Final answer:
By converting the given dimensions and density to consistent units, we calculate that there are approximately 1,666,705.6 pounds of dry soil in the top 6 inches of an acre of soil with a bulk density of 1.3 g/cm^3.
Step-by-step explanation:
The question involves a calculation to find the amount of dry soil in the top 6 inches of an acre using the given bulk density and converting the units to pounds. To solve this, we first convert the depth from inches to feet and the bulk density from grams per cubic centimeter to pounds per cubic foot, then calculate the volume of soil and use the density to find the mass in pounds.

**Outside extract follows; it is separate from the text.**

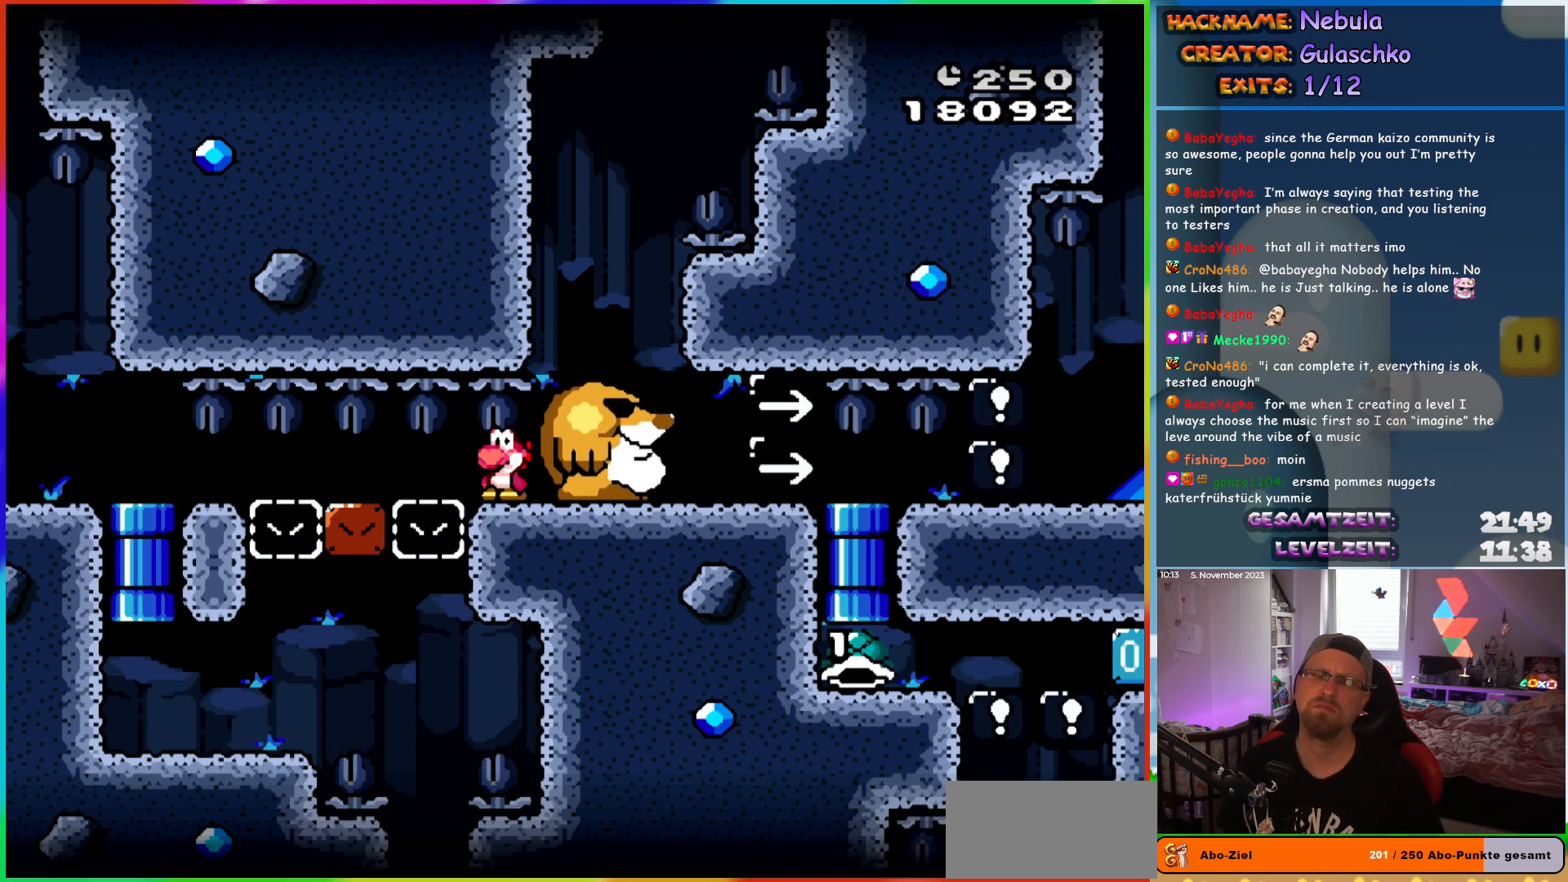
{"buttons": ["DPAD_LEFT"], "events": []}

First, convert 6 inches to feet: 6 inches = 0.5 feet. Then convert the bulk density: 1.3 g/cm3 is equal to 1.3 g/cm3 * (1/454 lb/g) * (2.54 cm/in)3 * (12 in/ft)3 = approximately 76.52 lb/ft3. Next, calculate the volume of soil covering an acre at 6 inches deep: 43,560 ft2 * 0.5 ft = 21,780 ft3.
Finally, multiply the volume by the bulk density to find the mass: 21,780 ft3 * 76.52 lb/ft3 = 1,666,705.6 lb. Therefore, there are approximately 1,666,705.6 pounds of dry soil in the top 6 inches of an acre of soil with a bulk density of 1.3 g/cm3.